Apple Netbook Claim Chowder

Two days ago, Apple announced its financial results for the quarter ended September 26. The company sold 3 million Macs, of which 2.3 million were laptops, and booked $1.67 billion in profit. Not one of those 2.3 million laptops was a “netbook”.

14 October 2008, Doug Aamoth at CrunchGear: “Five Reasons Why an Apple Netbook Is a No-Brainer”:

When asked today about the possibility of an Apple netbook, Steve Jobs said something to the effect of, “The market is just getting started — we’ll see how it goes.”

Huh? Here’s how the netbook market’s going, Steve: pretty much every major computer company has a netbook but you. Apple’s a prime candidate for a netbook, too.

20 January 2009, Brian Caulfield at Forbes: “Apple’s Real Problem: Netbooks:

The real problem is how Apple’s portfolio of expensive gear — particularly notebooks — will fare as the recession starts to bite.

21 January 2009, Brian X. Chen at Wired Gadget Lab: “Apple Still Oblivious to Netbook Opportunity”. Amazingly, ten months later, they remain equally oblivious.

18 March 2009, Shane O’Neill at PC World: “Recession Breathes Life Into Windows PCs as Apple Gasps for Air”:

At this point, I’m going to stop asking when Apple will acknowledge these dark days we live in because I think the answer is never. Maybe Apple should just be a bull market company.
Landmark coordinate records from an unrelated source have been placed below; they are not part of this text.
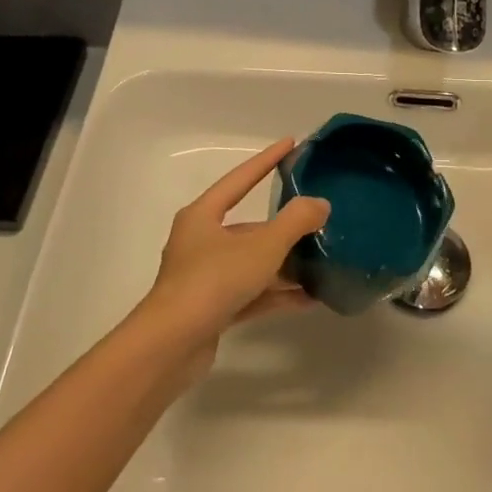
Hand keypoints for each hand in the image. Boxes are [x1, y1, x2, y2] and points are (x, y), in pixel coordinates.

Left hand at [143, 139, 328, 366]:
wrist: (170, 347)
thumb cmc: (213, 281)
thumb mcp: (262, 246)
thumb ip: (295, 221)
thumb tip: (320, 204)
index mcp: (203, 216)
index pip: (240, 179)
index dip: (267, 160)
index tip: (290, 143)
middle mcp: (200, 242)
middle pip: (249, 227)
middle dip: (284, 226)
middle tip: (317, 219)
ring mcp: (204, 278)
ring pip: (251, 262)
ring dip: (284, 264)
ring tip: (321, 262)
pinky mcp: (211, 309)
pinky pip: (251, 293)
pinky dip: (276, 293)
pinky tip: (308, 298)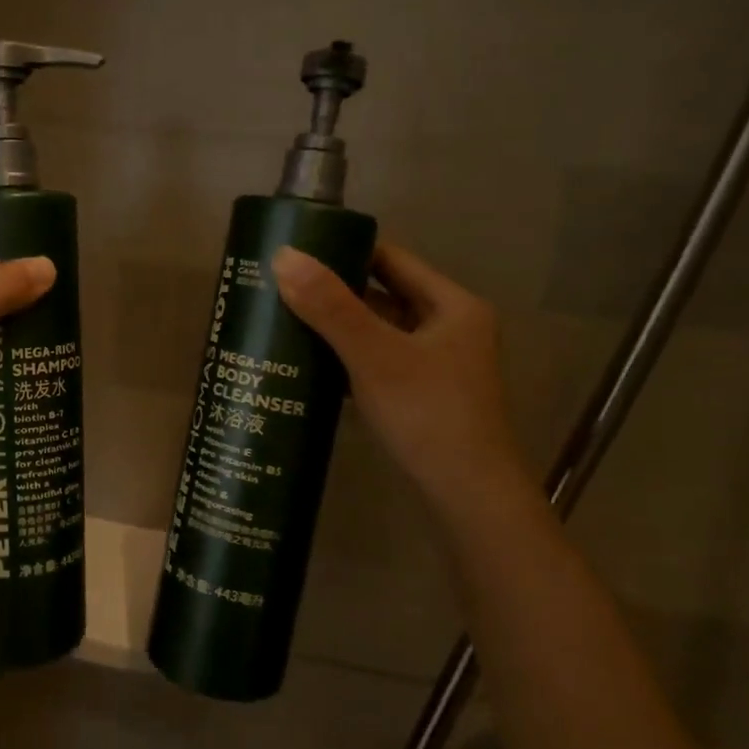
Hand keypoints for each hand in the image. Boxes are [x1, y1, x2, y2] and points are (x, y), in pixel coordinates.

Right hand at [273, 241, 528, 517]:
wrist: (468, 497)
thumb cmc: (428, 415)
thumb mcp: (375, 356)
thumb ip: (330, 307)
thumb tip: (282, 256)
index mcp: (452, 306)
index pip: (391, 259)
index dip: (345, 251)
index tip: (297, 253)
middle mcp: (449, 328)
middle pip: (383, 296)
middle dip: (334, 293)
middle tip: (280, 288)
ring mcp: (437, 365)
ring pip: (378, 333)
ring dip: (337, 328)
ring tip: (285, 322)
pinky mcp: (422, 396)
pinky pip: (377, 363)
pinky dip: (347, 360)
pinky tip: (309, 365)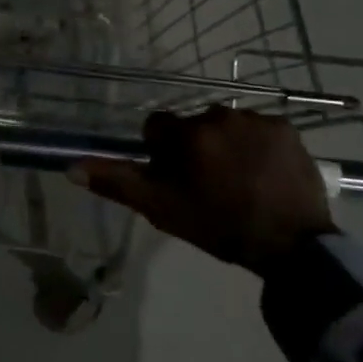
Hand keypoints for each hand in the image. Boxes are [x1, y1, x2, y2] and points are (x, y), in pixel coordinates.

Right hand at [73, 107, 334, 273]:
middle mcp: (219, 115)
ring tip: (241, 181)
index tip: (176, 178)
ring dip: (228, 145)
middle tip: (210, 185)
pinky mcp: (287, 128)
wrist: (291, 246)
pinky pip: (260, 130)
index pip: (158, 127)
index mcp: (187, 134)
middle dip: (197, 148)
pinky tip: (264, 175)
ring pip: (228, 126)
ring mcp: (257, 119)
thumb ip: (117, 183)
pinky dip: (258, 146)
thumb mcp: (160, 209)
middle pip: (195, 126)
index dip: (162, 153)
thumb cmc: (217, 227)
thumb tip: (72, 166)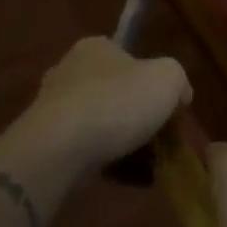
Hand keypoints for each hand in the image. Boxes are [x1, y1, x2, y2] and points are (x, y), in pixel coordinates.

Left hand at [20, 37, 190, 179]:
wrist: (61, 150)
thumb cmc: (117, 102)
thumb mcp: (168, 78)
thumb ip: (178, 80)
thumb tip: (179, 96)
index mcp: (95, 47)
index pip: (130, 58)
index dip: (153, 81)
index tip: (170, 107)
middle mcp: (69, 71)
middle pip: (115, 92)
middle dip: (138, 114)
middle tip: (162, 138)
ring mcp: (54, 109)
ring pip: (102, 123)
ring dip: (124, 141)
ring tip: (151, 164)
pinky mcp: (47, 144)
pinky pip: (87, 151)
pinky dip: (108, 162)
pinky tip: (130, 179)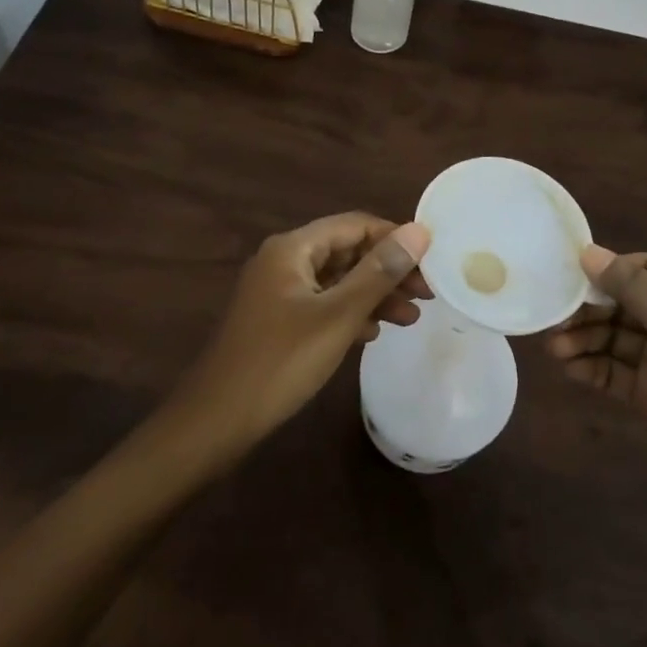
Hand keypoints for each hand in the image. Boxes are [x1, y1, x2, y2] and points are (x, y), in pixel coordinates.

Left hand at [174, 213, 430, 449]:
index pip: (355, 225)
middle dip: (388, 271)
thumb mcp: (338, 316)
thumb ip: (379, 272)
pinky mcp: (277, 320)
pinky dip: (350, 313)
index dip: (395, 239)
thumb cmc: (280, 362)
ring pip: (337, 280)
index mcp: (293, 248)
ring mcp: (278, 291)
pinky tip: (373, 333)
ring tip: (410, 319)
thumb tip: (419, 232)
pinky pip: (322, 304)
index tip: (431, 262)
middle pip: (347, 252)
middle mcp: (283, 260)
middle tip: (427, 294)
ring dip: (373, 295)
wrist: (215, 422)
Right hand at [549, 248, 646, 551]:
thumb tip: (590, 252)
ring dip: (587, 339)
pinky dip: (593, 367)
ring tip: (554, 348)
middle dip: (593, 309)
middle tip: (555, 317)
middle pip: (629, 304)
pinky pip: (617, 371)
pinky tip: (568, 368)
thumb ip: (635, 290)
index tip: (571, 274)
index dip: (613, 268)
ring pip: (618, 338)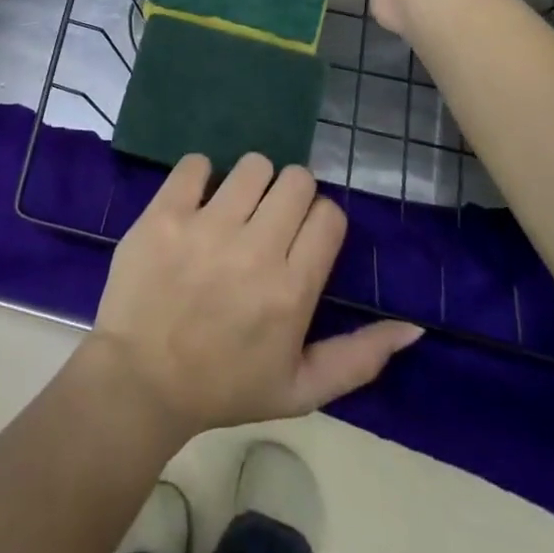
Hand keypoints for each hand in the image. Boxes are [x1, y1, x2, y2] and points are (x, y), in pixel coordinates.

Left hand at [91, 153, 422, 439]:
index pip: (328, 215)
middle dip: (290, 193)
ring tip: (234, 208)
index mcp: (291, 290)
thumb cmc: (224, 387)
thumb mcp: (300, 389)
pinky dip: (200, 175)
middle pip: (296, 179)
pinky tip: (196, 201)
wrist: (141, 381)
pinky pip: (196, 163)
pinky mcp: (165, 212)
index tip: (301, 237)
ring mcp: (206, 227)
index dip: (319, 220)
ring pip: (252, 165)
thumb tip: (412, 326)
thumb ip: (360, 358)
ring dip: (250, 182)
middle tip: (269, 219)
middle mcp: (255, 250)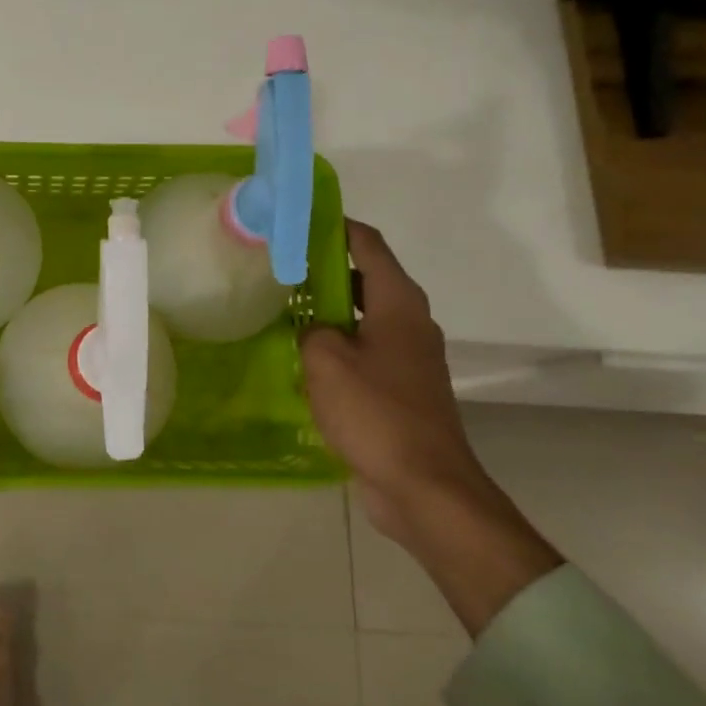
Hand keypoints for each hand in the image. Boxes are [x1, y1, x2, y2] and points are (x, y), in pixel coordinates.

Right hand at [299, 220, 488, 541]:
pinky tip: (304, 358)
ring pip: (364, 317)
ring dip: (329, 310)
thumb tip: (313, 328)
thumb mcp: (326, 360)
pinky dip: (339, 345)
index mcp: (398, 303)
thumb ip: (312, 329)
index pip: (368, 245)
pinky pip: (366, 351)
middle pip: (366, 278)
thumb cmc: (375, 412)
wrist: (424, 486)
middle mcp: (410, 322)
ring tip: (284, 309)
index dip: (336, 226)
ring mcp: (409, 358)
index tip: (300, 219)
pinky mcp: (402, 389)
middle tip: (280, 267)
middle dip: (325, 269)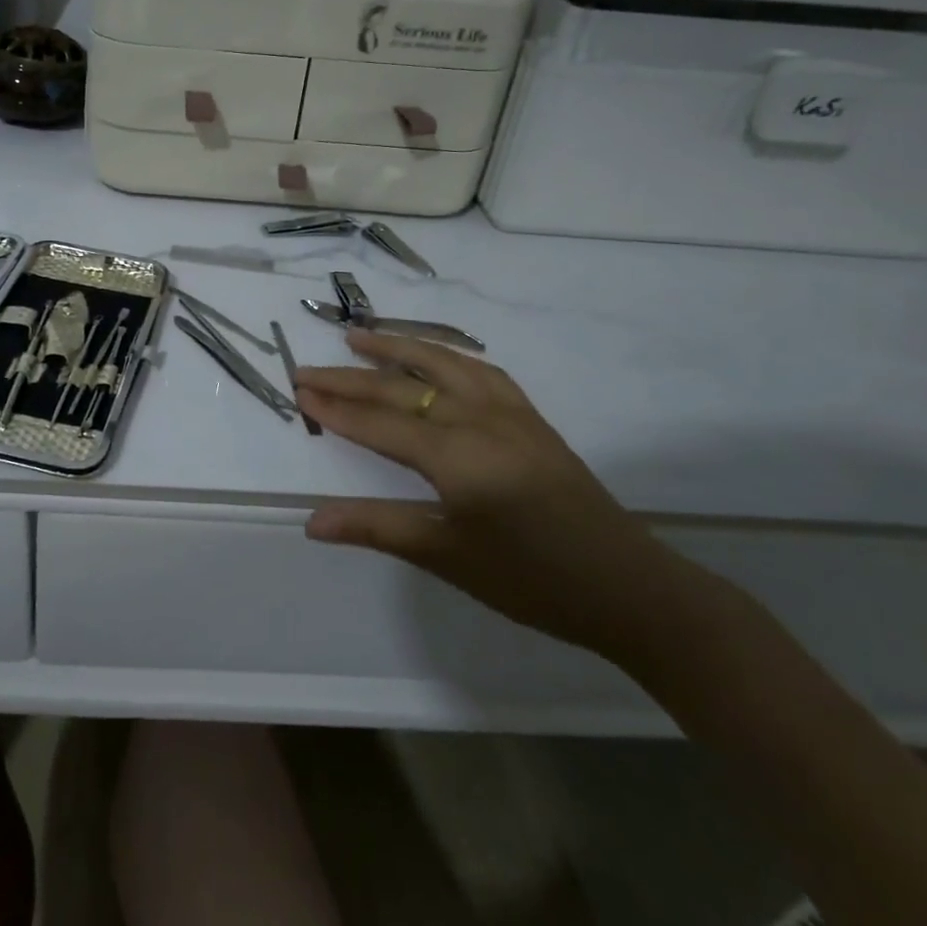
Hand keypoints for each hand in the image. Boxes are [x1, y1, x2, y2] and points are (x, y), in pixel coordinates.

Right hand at [295, 330, 687, 659]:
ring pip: (443, 363)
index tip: (297, 391)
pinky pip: (480, 370)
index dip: (336, 409)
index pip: (381, 423)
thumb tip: (311, 522)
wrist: (628, 588)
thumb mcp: (447, 557)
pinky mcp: (531, 417)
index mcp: (459, 457)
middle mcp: (481, 420)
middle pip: (402, 389)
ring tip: (359, 337)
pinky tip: (435, 358)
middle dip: (349, 378)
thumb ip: (377, 527)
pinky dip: (446, 356)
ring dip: (397, 347)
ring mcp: (510, 413)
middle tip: (307, 368)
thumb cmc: (531, 580)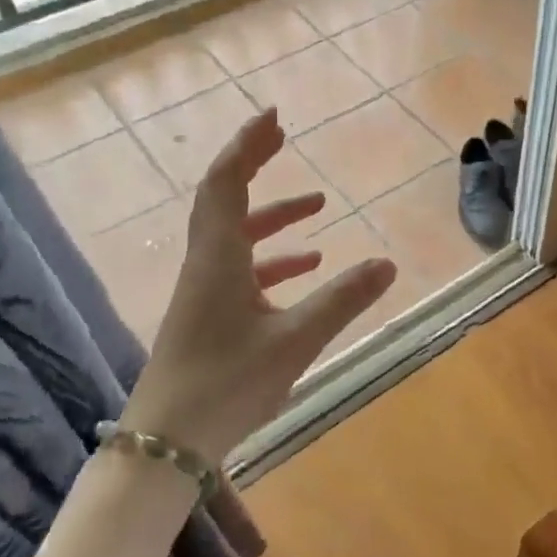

When times are lean, it should pack up like a traveling carnival or disappear like a baseball team in winter and not come back until everybody’s rich and happy again.

24 March 2009, Scott Moritz at “Apple’s Netbook Foray Will Flop

Nonetheless, design hubris and slumping sales will cause Apple to tap a hot segment of computer market.

So Apple will be forced to enter the “netbook” market due to slumping MacBook sales, eh?

19 August 2009, Charles Moore at The Apple Blog: “Lack of Netbook, Price Hurting Apple in This Year’s Back-to-School Market”. That would be the back-to-school period which just ended, with Apple selling 2.3 million laptops at an average price of $1,265.

As Jason Snell put it, imagine how much money Apple could have lost if only it had a netbook.